DATA RECORDS below:
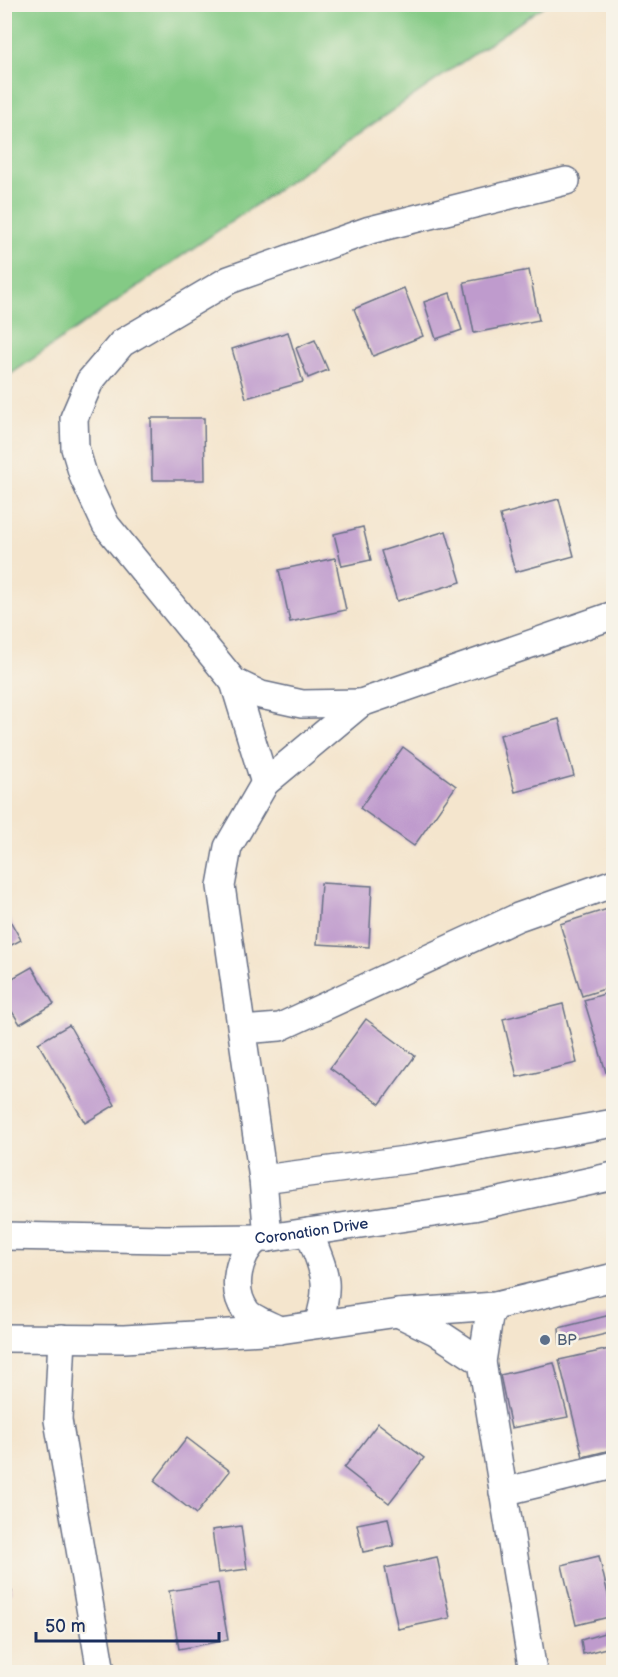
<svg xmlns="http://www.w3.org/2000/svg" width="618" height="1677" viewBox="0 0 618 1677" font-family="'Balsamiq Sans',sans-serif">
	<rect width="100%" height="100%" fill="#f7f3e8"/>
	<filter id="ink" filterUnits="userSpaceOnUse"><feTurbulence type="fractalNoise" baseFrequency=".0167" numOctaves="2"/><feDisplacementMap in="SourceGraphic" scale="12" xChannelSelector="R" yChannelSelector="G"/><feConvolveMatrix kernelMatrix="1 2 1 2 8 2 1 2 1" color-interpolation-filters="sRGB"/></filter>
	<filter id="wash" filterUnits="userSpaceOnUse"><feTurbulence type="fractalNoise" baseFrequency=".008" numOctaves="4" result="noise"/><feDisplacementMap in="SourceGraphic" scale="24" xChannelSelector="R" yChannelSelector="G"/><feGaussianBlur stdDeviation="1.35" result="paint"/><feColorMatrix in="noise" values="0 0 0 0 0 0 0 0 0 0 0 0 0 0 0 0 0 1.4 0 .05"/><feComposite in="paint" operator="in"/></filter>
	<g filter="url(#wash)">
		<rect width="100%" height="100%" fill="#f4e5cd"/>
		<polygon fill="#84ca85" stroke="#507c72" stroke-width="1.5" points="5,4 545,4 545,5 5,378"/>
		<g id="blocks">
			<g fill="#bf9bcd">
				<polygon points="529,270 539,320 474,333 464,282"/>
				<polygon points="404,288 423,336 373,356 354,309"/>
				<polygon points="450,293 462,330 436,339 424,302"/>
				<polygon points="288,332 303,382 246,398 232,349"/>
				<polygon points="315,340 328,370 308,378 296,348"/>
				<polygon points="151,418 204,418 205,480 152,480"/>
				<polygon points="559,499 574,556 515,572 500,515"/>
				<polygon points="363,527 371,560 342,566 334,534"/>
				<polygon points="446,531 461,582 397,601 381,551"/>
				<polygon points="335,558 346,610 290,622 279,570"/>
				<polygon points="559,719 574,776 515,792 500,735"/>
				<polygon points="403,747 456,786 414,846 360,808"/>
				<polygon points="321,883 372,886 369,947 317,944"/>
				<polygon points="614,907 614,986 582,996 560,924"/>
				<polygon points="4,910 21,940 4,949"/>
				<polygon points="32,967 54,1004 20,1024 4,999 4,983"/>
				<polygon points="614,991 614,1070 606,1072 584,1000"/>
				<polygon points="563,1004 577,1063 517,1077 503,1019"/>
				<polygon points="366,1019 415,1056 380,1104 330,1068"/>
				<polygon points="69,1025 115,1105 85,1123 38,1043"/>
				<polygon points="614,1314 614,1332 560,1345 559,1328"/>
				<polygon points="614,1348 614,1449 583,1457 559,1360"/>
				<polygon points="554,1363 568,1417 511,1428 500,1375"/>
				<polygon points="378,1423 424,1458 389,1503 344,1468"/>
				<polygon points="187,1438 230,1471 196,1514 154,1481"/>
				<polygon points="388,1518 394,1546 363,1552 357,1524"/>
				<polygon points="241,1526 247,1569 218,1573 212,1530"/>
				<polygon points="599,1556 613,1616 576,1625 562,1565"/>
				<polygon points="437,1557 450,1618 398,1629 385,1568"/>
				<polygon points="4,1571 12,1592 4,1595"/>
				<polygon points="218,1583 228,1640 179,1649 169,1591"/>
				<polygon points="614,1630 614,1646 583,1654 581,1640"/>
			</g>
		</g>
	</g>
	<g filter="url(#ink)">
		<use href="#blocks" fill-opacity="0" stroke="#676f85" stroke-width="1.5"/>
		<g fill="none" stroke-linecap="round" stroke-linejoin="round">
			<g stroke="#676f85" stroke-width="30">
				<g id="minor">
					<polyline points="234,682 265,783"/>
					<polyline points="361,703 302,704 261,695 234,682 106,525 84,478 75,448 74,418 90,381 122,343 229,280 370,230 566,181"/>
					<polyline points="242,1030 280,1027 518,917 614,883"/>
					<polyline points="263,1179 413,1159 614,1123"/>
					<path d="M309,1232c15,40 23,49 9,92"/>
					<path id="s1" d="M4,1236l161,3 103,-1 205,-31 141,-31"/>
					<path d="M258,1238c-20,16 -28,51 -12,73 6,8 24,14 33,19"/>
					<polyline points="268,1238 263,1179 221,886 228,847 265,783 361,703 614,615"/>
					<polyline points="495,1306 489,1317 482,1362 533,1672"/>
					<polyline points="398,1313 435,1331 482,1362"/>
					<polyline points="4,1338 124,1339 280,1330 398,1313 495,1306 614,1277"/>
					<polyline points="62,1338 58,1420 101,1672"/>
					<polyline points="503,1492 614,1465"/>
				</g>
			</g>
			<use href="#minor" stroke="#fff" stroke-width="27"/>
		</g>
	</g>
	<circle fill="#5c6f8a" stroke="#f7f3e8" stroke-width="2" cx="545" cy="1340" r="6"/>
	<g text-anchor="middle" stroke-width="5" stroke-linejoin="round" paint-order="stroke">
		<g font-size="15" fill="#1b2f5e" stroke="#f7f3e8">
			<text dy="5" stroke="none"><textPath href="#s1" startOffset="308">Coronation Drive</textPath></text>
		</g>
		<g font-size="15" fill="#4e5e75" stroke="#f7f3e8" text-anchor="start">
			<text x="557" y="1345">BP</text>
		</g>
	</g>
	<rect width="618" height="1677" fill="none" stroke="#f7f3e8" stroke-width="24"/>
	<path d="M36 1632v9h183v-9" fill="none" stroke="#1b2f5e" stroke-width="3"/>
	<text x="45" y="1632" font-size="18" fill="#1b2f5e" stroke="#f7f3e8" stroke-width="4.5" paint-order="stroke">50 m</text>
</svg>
End of DATA RECORDS.
• _PROBLEM REQUIREMENTS_
Faithful copy, images left out: write out every line of data.

• _OUTPUT FOR THIS TASK_
<svg xmlns="http://www.w3.org/2000/svg" width="618" height="1677" viewBox="0 0 618 1677" font-family="'Balsamiq Sans',sans-serif">
	<rect width="100%" height="100%" fill="#f7f3e8"/>
	<filter id="ink" filterUnits="userSpaceOnUse"><feTurbulence type="fractalNoise" baseFrequency=".0167" numOctaves="2"/><feDisplacementMap in="SourceGraphic" scale="12" xChannelSelector="R" yChannelSelector="G"/><feConvolveMatrix kernelMatrix="1 2 1 2 8 2 1 2 1" color-interpolation-filters="sRGB"/></filter>
	<filter id="wash" filterUnits="userSpaceOnUse"><feTurbulence type="fractalNoise" baseFrequency=".008" numOctaves="4" result="noise"/><feDisplacementMap in="SourceGraphic" scale="24" xChannelSelector="R" yChannelSelector="G"/><feGaussianBlur stdDeviation="1.35" result="paint"/><feColorMatrix in="noise" values="0 0 0 0 0 0 0 0 0 0 0 0 0 0 0 0 0 1.4 0 .05"/><feComposite in="paint" operator="in"/></filter>
	<g filter="url(#wash)">
		<rect width="100%" height="100%" fill="#f4e5cd"/>
		<polygon fill="#84ca85" stroke="#507c72" stroke-width="1.5" points="5,4 545,4 545,5 5,378"/>
		<g id="blocks">
			<g fill="#bf9bcd">
				<polygon points="529,270 539,320 474,333 464,282"/>
				<polygon points="404,288 423,336 373,356 354,309"/>
				<polygon points="450,293 462,330 436,339 424,302"/>
				<polygon points="288,332 303,382 246,398 232,349"/>
				<polygon points="315,340 328,370 308,378 296,348"/>
				<polygon points="151,418 204,418 205,480 152,480"/>
				<polygon points="559,499 574,556 515,572 500,515"/>
				<polygon points="363,527 371,560 342,566 334,534"/>
				<polygon points="446,531 461,582 397,601 381,551"/>
				<polygon points="335,558 346,610 290,622 279,570"/>
				<polygon points="559,719 574,776 515,792 500,735"/>
				<polygon points="403,747 456,786 414,846 360,808"/>
				<polygon points="321,883 372,886 369,947 317,944"/>
				<polygon points="614,907 614,986 582,996 560,924"/>
				<polygon points="4,910 21,940 4,949"/>
				<polygon points="32,967 54,1004 20,1024 4,999 4,983"/>
				<polygon points="614,991 614,1070 606,1072 584,1000"/>
				<polygon points="563,1004 577,1063 517,1077 503,1019"/>
				<polygon points="366,1019 415,1056 380,1104 330,1068"/>
				<polygon points="69,1025 115,1105 85,1123 38,1043"/>
				<polygon points="614,1314 614,1332 560,1345 559,1328"/>
				<polygon points="614,1348 614,1449 583,1457 559,1360"/>
				<polygon points="554,1363 568,1417 511,1428 500,1375"/>
				<polygon points="378,1423 424,1458 389,1503 344,1468"/>
				<polygon points="187,1438 230,1471 196,1514 154,1481"/>
				<polygon points="388,1518 394,1546 363,1552 357,1524"/>
				<polygon points="241,1526 247,1569 218,1573 212,1530"/>
				<polygon points="599,1556 613,1616 576,1625 562,1565"/>
				<polygon points="437,1557 450,1618 398,1629 385,1568"/>
				<polygon points="4,1571 12,1592 4,1595"/>
				<polygon points="218,1583 228,1640 179,1649 169,1591"/>
				<polygon points="614,1630 614,1646 583,1654 581,1640"/>
			</g>
		</g>
	</g>
	<g filter="url(#ink)">
		<use href="#blocks" fill-opacity="0" stroke="#676f85" stroke-width="1.5"/>
		<g fill="none" stroke-linecap="round" stroke-linejoin="round">
			<g stroke="#676f85" stroke-width="30">
				<g id="minor">
					<polyline points="234,682 265,783"/>
					<polyline points="361,703 302,704 261,695 234,682 106,525 84,478 75,448 74,418 90,381 122,343 229,280 370,230 566,181"/>
					<polyline points="242,1030 280,1027 518,917 614,883"/>
					<polyline points="263,1179 413,1159 614,1123"/>
					<path d="M309,1232c15,40 23,49 9,92"/>
					<path id="s1" d="M4,1236l161,3 103,-1 205,-31 141,-31"/>
					<path d="M258,1238c-20,16 -28,51 -12,73 6,8 24,14 33,19"/>
					<polyline points="268,1238 263,1179 221,886 228,847 265,783 361,703 614,615"/>
					<polyline points="495,1306 489,1317 482,1362 533,1672"/>
					<polyline points="398,1313 435,1331 482,1362"/>
					<polyline points="4,1338 124,1339 280,1330 398,1313 495,1306 614,1277"/>
					<polyline points="62,1338 58,1420 101,1672"/>
					<polyline points="503,1492 614,1465"/>
				</g>
			</g>
			<use href="#minor" stroke="#fff" stroke-width="27"/>
		</g>
	</g>
	<circle fill="#5c6f8a" stroke="#f7f3e8" stroke-width="2" cx="545" cy="1340" r="6"/>
	<g text-anchor="middle" stroke-width="5" stroke-linejoin="round" paint-order="stroke">
		<g font-size="15" fill="#1b2f5e" stroke="#f7f3e8">
			<text dy="5" stroke="none"><textPath href="#s1" startOffset="308">Coronation Drive</textPath></text>
		</g>
		<g font-size="15" fill="#4e5e75" stroke="#f7f3e8" text-anchor="start">
			<text x="557" y="1345">BP</text>
		</g>
	</g>
	<rect width="618" height="1677" fill="none" stroke="#f7f3e8" stroke-width="24"/>
	<path d="M36 1632v9h183v-9" fill="none" stroke="#1b2f5e" stroke-width="3"/>
	<text x="45" y="1632" font-size="18" fill="#1b2f5e" stroke="#f7f3e8" stroke-width="4.5" paint-order="stroke">50 m</text>
</svg>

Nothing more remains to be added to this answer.